Weekly Home / Cook'n & Eat'n

Cook'n Basics 101: Roasting and Storing Bell Peppers

By Alice Osborne

Roasting the ever popular green, red, orange and yellow bell peppers brings out their inherent sweetness, and adds a savoriness and smoky flavor that contributes amazing flavor and body to recipes.

For each of these methods, you may roast the pepper whole, or slice through the pepper lengthwise and flatten it onto the cooking surface. There are 3 basic ways to roast peppers:

•  Oven method: Preheat the broiler. Place the peppers on a baking sheet or oven-proof skillet and place under the broiler until they are browned and blistered. Be sure to check on them often; turn whole peppers occasionally so that all sides are roasted. The more charred they are, the easier they will peel and the more flavorful they will be.

•  Grill method: Lay the flattened or whole peppers directly on the hot grid. If using whole peppers, turn them frequently with tongs so that they blister evenly.

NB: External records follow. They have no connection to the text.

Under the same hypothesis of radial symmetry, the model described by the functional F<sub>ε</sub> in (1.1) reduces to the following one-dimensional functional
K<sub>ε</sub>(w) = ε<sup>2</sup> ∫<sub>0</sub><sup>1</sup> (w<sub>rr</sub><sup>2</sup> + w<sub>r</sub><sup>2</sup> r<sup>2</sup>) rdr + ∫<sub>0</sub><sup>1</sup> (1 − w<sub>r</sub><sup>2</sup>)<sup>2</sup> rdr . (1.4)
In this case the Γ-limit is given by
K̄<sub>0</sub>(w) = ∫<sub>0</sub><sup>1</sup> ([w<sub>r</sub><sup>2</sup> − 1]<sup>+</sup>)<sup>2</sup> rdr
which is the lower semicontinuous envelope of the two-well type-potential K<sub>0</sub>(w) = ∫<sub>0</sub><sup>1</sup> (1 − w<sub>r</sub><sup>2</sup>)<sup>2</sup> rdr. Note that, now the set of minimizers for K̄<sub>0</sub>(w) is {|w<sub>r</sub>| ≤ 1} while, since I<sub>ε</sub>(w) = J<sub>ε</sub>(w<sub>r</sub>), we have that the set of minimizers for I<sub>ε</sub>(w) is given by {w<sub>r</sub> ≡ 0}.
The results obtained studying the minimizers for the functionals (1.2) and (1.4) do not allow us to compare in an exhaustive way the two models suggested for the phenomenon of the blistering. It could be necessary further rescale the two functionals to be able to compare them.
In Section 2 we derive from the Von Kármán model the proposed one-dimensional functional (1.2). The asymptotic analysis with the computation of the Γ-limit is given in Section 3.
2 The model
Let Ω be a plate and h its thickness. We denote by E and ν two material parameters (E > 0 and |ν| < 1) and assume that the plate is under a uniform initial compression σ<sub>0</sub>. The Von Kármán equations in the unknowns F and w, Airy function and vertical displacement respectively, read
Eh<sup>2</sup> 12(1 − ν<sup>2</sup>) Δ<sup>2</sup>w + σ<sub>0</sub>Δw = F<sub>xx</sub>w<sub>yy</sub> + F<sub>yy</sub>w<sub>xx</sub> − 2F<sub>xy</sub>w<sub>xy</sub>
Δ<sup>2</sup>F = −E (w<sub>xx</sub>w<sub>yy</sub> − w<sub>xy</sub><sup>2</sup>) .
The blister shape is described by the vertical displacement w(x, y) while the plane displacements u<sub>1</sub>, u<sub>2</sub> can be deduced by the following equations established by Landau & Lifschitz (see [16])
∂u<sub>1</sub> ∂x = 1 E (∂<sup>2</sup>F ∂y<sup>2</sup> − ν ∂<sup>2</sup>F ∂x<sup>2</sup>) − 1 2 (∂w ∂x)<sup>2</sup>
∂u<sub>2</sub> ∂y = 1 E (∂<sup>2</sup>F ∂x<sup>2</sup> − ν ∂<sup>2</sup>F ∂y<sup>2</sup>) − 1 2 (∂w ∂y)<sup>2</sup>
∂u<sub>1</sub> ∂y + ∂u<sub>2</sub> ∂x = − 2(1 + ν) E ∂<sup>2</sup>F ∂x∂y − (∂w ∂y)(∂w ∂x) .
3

•  Stovetop method: Wearing an oven mitt to protect your hands and forearms, and, with tongs or a long-handled fork, hold the whole pepper over the gas flame and turn constantly until the pepper is evenly charred. Or, in a dry cast iron skillet over medium-high heat, "cook" and stir whole peppers or large chunks of peppers until blackened.

No matter which method you use, the next step is to transfer the blackened peppers to a paper or plastic bag and seal, or wrap them in foil, and set them aside for at least 15 or 20 minutes to steam. When cooled, the skins can be easily peeled, either with a paring knife or by holding under running water; the skins should peel off easily. Leaving on some of the char is actually tasty and adds to the smoky flavor.

Bell peppers can be frozen for use later. Freezing will cause them to lose their crispness, but they will still be fine for chopping and cooking and adding to chilies, soups, stews, and any other recipe that calls for chopped bell peppers.

To freeze bell peppers, slice off the tops and remove the seeds and as much membrane as you can. Wash and dry thoroughly. Slice peppers in quarters or sixths, depending on the size of the pepper, and spread pepper pieces on a cookie sheet or baking pan; they should not be touching.

Freeze, then store in a freezer bag in the freezer. They will thaw quickly, so, for cooking, take as many pepper pieces as you need from the bag and return the rest to the freezer. Knowing how to roast and store bell peppers is useful, because they are such health-packed vegetables. Nutritionists have discovered that all peppers, sweet or hot, contain good levels of beta-carotene (related to vitamin A) and vitamin C, the so-called "healing" vitamins.

And speaking of health factors, red bell peppers have twice as much vitamin C and 11 times the beta carotene of green bell peppers. And the hot red peppers have even more beta carotene than sweet peppers or hot green peppers. So let's start roasting the fresh ones and storing them as well, for future use.